Your objective:
Extract every line from the records below that contains the word "linejoin".
--- Exercise materials Enclosed Below ---
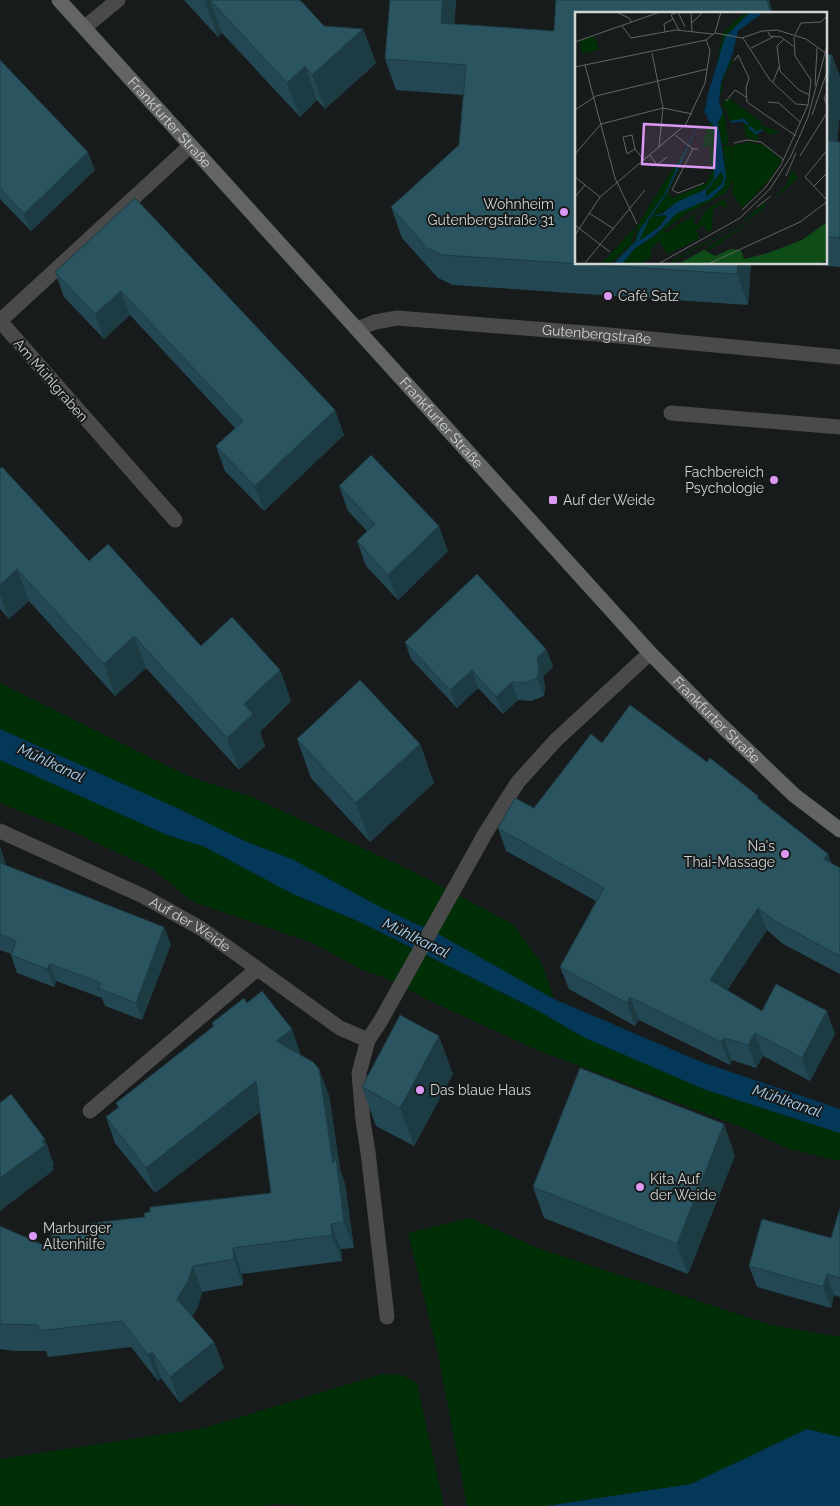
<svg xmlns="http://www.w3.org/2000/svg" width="840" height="1506" font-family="Raleway,sans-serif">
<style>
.green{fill:#002e07}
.water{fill:#033859}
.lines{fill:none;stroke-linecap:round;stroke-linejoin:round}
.lane{stroke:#494a49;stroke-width:15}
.street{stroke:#494a49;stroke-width:15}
.secondary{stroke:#626564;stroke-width:15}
.wall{fill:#234853}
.shaded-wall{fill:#1d3b43}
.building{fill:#295460;stroke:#1d3b43}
.poi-dot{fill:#dc99f4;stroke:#181b1b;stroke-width:2}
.labels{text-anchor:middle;stroke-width:4;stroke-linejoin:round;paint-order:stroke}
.street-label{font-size:14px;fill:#d2d4d4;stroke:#181b1b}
.poi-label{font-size:14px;fill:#d2d4d4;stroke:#181b1b;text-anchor:start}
.water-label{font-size:15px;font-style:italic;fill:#acd5f7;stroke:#181b1b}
.inset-river{fill:none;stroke:#033859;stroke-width:2.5}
.inset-road{fill:none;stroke:#626565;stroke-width:1}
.view{fill:#dc99f4;fill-opacity:0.15;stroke:#dc99f4;stroke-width:2.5}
.inset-edge{fill:none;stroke:#d2d4d4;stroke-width:2.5}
</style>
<rect width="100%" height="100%" fill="#181b1b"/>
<!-- green -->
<g class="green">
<path d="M0 683 188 776 252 797 408 869 513 924 542 964 554 999 440 935 380 907 292 859 249 843 177 808 0 729Z"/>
<path d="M0 760 167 835 203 846 295 895 357 921 537 1010 583 1037 706 1090 840 1133V1161L789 1149 744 1128 537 1050 428 1000 384 977 362 970 313 943 193 902 154 870 76 833 0 803Z"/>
<path d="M470 1218 538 1248 771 1325 840 1337V1437L807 1429 691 1484 546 1506H467L438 1354 408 1233Z"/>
<path d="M382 1374 403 1375 417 1384 444 1506H309L276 1504 262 1506H0V1459L204 1428Z"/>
</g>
<!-- water -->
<g class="water">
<path d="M0 729 177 808 249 843 292 859 380 907 440 935 554 999 699 1061 840 1109V1133L706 1090 583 1037 537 1010 358 921 295 895 203 846 167 835 0 760Z"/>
<path d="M807 1429 840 1437V1506H546L691 1484Z"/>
</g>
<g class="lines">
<!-- lane -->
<g class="lane">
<path d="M671 413 840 427"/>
<path d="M90 1111 257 969"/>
<path d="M368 1152 387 1317"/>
</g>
<!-- street -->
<g class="street">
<path d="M85 27 118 0"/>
<path id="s1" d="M357 329 375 322 397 318 598 334 840 357"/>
<path d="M175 520 0 321 190 146"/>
<path id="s2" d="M0 831 143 896 202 929 340 1028 368 1040"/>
<path d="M368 1152 363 1121 359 1073 368 1040 380 1022 486 832 518 782 556 740 650 653"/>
</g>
<!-- secondary -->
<path class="secondary" id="s3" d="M59 0 650 653 722 726 794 795 840 830"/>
</g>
<!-- wall -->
<g class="wall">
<path d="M184 0H300L324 26 363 29 376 63 325 109 317 100 300 117 222 33 218 37Z"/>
<path d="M390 0H456L454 24 554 31 556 0H769L773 14H576L751 264 748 305 453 285 438 278 402 238 391 207 459 145 463 95 396 90 385 59Z"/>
<path d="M826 54 832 55 840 77V114L837 142H840V267L808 264H826Z"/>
<path d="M0 60 95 170 31 231 0 199Z"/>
<path d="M135 198 335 410 344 435 264 511 225 471 216 446 235 428 130 315 104 339 64 297 55 272Z"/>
<path d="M0 469 89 561 201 646 280 670 291 701 260 732 265 746 239 770 146 668 115 696 29 601 9 619 0 609Z"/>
<path d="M339 486 448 551 398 600 366 566 357 541 367 531 348 511Z"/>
<path d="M405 642 546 649 553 667 543 676 545 686 544 696 531 701 518 700 503 714 478 688 457 708 411 659Z"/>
<path d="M297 739 420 744 434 783 370 842 311 778Z"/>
<path d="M602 743 707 762 758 796 759 799 828 854 831 863 840 868V974L783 944 767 930 727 990 762 1011 835 1034 810 1081 763 1056 756 1068 732 1060 730 1065 639 1020 635 1026 569 989 560 967 596 901 506 851 498 828 534 808Z"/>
<path d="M0 847 6 865V866L171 944 142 1020 105 1006 102 998 56 981 54 987 17 973 11 955V954L0 950Z"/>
<path d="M247 1003 301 1055 329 1095 340 1169 345 1184 354 1248 341 1249 342 1261 242 1274 243 1285 202 1292 198 1307 192 1316 214 1342 224 1368 180 1403 161 1378 158 1381 131 1347 48 1357 46 1351H14L0 1349V1226L54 1250 145 1217 271 1193 260 1112 155 1193 115 1143 106 1117 118 1108 116 1103 213 1027 212 1023Z"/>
<path d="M453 1074 414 1146 376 1126 362 1087Z"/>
<path d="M735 1155 688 1274 544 1218 533 1187Z"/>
<path d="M840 1208V1297L834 1295 831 1308 757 1287 749 1266 831 1238Z"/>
</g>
<!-- shaded-wall -->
<g class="shaded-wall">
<path d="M208 0H210L222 33 218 37 205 2Z"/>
<path d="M443 0H456L452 54 441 23Z"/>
<path d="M767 0H769L773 14H771Z"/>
<path d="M363 29 376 63 325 109 312 75Z"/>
<path d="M832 55 840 77V114L834 171 826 150V107Z"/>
<path d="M305 66 317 100 300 117 287 83Z"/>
<path d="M88 152 95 170 31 231 24 214Z"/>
<path d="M738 264H751L748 305 737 274Z"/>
<path d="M121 291 130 315 104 339 95 314Z"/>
<path d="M335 410 344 435 264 511 255 486Z"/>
<path d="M439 526 448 551 398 600 388 575Z"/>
<path d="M17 569 29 601 9 619 0 594V585Z"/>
<path d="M134 636 146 668 115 696 104 664Z"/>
<path d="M546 649 553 667 543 676 545 686 544 696 537 678V658Z"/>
<path d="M280 670 291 701 260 732 265 746 239 770 227 738 244 704Z"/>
<path d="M472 670 478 688 457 708 450 690Z"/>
<path d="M512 682 518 700 503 714 496 697Z"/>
<path d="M420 744 434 783 370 842 356 803Z"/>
<path d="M0 847 6 865 1 879 0 876Z"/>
<path d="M828 854 836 877 824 859Z"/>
<path d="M758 908 767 930 719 1003 710 980Z"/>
<path d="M164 927 171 944 142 1020 136 1003Z"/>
<path d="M50 964 56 981 54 987 47 969Z"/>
<path d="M630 997 639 1020 635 1026 627 1003Z"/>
<path d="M827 1011 835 1034 810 1081 802 1058Z"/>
<path d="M292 1029 301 1055 276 1041Z"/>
<path d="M755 1033 763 1056 756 1068 748 1045Z"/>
<path d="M439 1036 453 1074 414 1146 400 1108Z"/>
<path d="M724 1038 732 1060 730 1065 721 1042Z"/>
<path d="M319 1069 329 1095 340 1169 345 1184 354 1248 344 1222 333 1163Z"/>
<path d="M256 1081 266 1107 155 1193 146 1168Z"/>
<path d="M724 1124 735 1155 688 1274 677 1244Z"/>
<path d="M45 1139 54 1165 53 1167 54 1170 0 1211V1178Z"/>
<path d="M331 1224 341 1249 342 1261 332 1235Z"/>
<path d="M233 1248 242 1274 243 1285 234 1259Z"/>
<path d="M193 1266 202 1292 198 1307 186 1325 177 1299Z"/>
<path d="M827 1274 834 1295 831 1308 823 1287Z"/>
<path d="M214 1342 224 1368 180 1403 170 1377Z"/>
<path d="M152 1352 161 1378 158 1381 148 1355Z"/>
</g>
<!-- building -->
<g class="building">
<path d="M210 0H300L324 26 363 29 312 75 305 66 287 83Z"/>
<path d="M390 0H443L441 23 554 31 556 0H767L771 14H576V264H738L737 274 442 255 427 248 391 207 459 145 466 65 385 59Z"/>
<path d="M826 54 832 55 826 107Z"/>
<path d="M0 60 88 152 24 214 0 188Z"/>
<path d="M826 140 840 142V238L826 236Z"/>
<path d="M135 198 335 410 255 486 216 446 243 421 121 291 95 314 55 272Z"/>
<path d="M371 455 439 526 388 575 357 541 375 524 339 486Z"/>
<path d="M2 467 89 561 108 544 201 646 232 617 280 670 244 704 253 714 227 738 134 636 104 664 17 569 0 585V469Z"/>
<path d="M477 574 546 649 537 658 539 669 537 678 524 683 512 682 496 697 472 670 450 690 405 642Z"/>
<path d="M360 680 420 744 356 803 297 739Z"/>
<path d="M630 705 707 762 710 758 758 796 757 798 828 854 824 859 840 868V956L775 921 758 908 710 980 762 1011 776 984 827 1011 802 1058 755 1033 748 1045 724 1038 721 1042 630 997 627 1003 560 967 604 888 498 828 515 798 534 808 591 734 602 743Z"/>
<path d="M0 863 164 927 136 1003 98 988 101 983 50 964 47 969 11 955 16 941 0 934Z"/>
<path d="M262 991 292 1029 276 1041 313 1062 319 1069 333 1163 336 1158 344 1222 331 1224 332 1235 233 1248 234 1259 193 1266 188 1281 177 1299 214 1342 170 1377 152 1352 148 1355 122 1321 39 1331 38 1325 0 1324V1226L54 1250 50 1228 145 1217 144 1213 150 1212V1207L271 1193 256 1081 146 1168 106 1117 119 1107 116 1103 214 1026 212 1023 244 998 247 1003Z"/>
<path d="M400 1015 439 1036 400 1108 362 1087Z"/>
<path d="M580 1068 724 1124 677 1244 533 1187Z"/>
<path d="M11 1094 45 1139 42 1141 45 1145 0 1178V1103Z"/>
<path d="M840 1208V1278L827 1274 823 1287 749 1266 762 1219 831 1238Z"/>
</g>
<!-- markers -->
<g class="poi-dot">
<circle cx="564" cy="212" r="5"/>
<circle cx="608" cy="296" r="5"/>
<circle cx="774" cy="480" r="5"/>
<rect x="548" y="495" width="10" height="10" rx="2.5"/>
<circle cx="785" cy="854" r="5"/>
<circle cx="420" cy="1090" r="5"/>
<circle cx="640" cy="1187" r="5"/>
<circle cx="33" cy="1236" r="5"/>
</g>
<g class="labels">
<!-- street labels -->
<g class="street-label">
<text dy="5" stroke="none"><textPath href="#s3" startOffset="165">Frankfurter Straße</textPath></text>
<text dy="5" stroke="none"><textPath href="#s1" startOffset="242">Gutenbergstraße</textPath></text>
<text transform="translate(51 380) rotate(49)" y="5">Am Mühlgraben</text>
<text dy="5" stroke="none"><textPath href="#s3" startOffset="570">Frankfurter Straße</textPath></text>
<text dy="5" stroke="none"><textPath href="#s3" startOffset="975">Frankfurter Straße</textPath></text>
<text dy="5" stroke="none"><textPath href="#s2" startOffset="212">Auf der Weide</textPath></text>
</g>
<!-- poi labels -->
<g class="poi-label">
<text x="554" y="209" text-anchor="end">Wohnheim<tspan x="554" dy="16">Gutenbergstraße 31</tspan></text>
<text x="618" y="301">Café Satz</text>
<text x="764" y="477" text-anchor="end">Fachbereich<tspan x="764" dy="16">Psychologie</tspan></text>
<text x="563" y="505">Auf der Weide</text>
<text x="775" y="851" text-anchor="end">Na's<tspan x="775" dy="16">Thai-Massage</tspan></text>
<text x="430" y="1095">Das blaue Haus</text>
<text x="650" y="1184">Kita Auf<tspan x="650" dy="16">der Weide</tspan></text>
<text x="43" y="1233">Marburger<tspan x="43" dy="16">Altenhilfe</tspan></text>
</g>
<!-- water labels -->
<g class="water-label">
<text transform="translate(51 763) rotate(25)" y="5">Mühlkanal</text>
<text transform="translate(416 938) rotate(26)" y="5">Mühlkanal</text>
<text transform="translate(787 1101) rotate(19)" y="5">Mühlkanal</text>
</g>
</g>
<!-- overview -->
<g transform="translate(575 12)">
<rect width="252" height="252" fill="#181b1b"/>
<path d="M170 0H175L150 25 141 56 148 21ZM14 25H20L24 38 7 42 4 30ZM155 47 158 48 150 64 146 84 154 131 147 132 143 110 148 101 145 78ZM153 86 187 110 186 113 205 120 196 123 188 118 183 121V129L171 126 168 108 155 109 148 90ZM134 110 138 112 141 133 127 136ZM126 112 93 181 98 186 131 171 137 160 134 136 141 134 139 167 131 177 78 205 90 203 92 205 77 222 64 229 66 220 92 181ZM116 128 91 180 64 219 61 229 36 252 60 228 63 212ZM174 130 188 133 207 148 195 167 167 196 157 181 158 167 151 181 112 201 89 219 92 221 106 210 150 183 100 215 122 203 118 210 122 214 131 198 149 187 153 196 145 193 138 198 137 218 133 220 129 214 124 215 121 218 125 226 95 241 92 242 84 229 75 238 77 244 66 252H47L60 236 80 224 102 201 145 179 151 164 148 134 155 133 158 163 156 134ZM217 158 223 166 197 189 180 203 96 252H92L167 210 189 191 192 193 212 173ZM146 160 149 163 147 171 140 180 132 185 111 192 114 186 128 181 131 184V179ZM194 197 136 237 129 238ZM61 214 57 230 35 252H26Z" fill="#002e07"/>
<path d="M252 210V249L242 252H103L129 238 140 244 156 237 166 238 169 247 193 241 227 228Z" fill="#0e4d18"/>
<path d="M175 0H189L163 19 157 44 146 70 144 91 148 101 143 110 151 164 149 174 135 187 102 201 79 224 60 236 47 252H38L61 229 64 219 91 180 101 157 127 105 92 181 76 204 87 202 102 190 131 177 139 167 140 123 138 112 134 110 131 101 129 102 133 82 150 25ZM146 160 149 164 147 172 131 185V179ZM90 203 92 205 84 215 64 229 75 205Z" fill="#033859" fill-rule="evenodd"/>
<path class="inset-river" d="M156 110 169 108 173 113M174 115 181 121 187 118"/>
<path class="inset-road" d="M41 0 54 6 57 11M103 0 96 3 104 18M103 0 110 15M116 0 117 19M117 11 128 0M47 14 56 26 101 18 138 22M90 20 89 12 98 7M193 20 195 24 206 25 218 34M140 21 167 26 187 19 202 18 231 27 252 42M220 23 226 11 246 10 253 3M168 26 195 68 221 92 233 93M209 27 202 34 205 59 224 78 235 83M0 30 85 0M176 36 198 25M77 41 88 96 84 135M159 49 163 43 174 66 171 76 172 90 221 124M10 53 40 166 62 212M0 55 131 28 140 21 146 0M198 70 204 55M240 74 242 36M253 79 249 86 253 96M151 89 160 78 171 85M193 90 204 91 226 111M0 98 21 84 132 57M237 103 253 57M100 123 118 137H123M159 131 172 128 186 130 209 148M60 137 52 142 48 125 57 123 60 137 69 148M118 137 97 178 103 181 129 171M253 137 230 165 253 189M0 142 26 112 88 96 117 102M75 143 82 153 92 145M225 144 253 99M211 164 221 141M0 165 25 185M239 174 253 160M0 185 10 173M182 195 196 184M167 198 190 176 206 153 233 93 236 68 220 44 219 25M14 201 39 217M0 213 35 240M0 223 25 185 111 112 130 71 135 38 131 28M9 252 70 178M83 252 165 206 195 177 216 144 233 105 253 30M133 252 225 210 253 189"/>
<path class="view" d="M69 112 141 116 139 156 67 152Z"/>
<rect width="252" height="252" class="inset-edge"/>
</g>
</svg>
--- End of Enclosed Exercise materials ---
Reply to the exercise:
.lines{fill:none;stroke-linecap:round;stroke-linejoin:round}
.labels{text-anchor:middle;stroke-width:4;stroke-linejoin:round;paint-order:stroke}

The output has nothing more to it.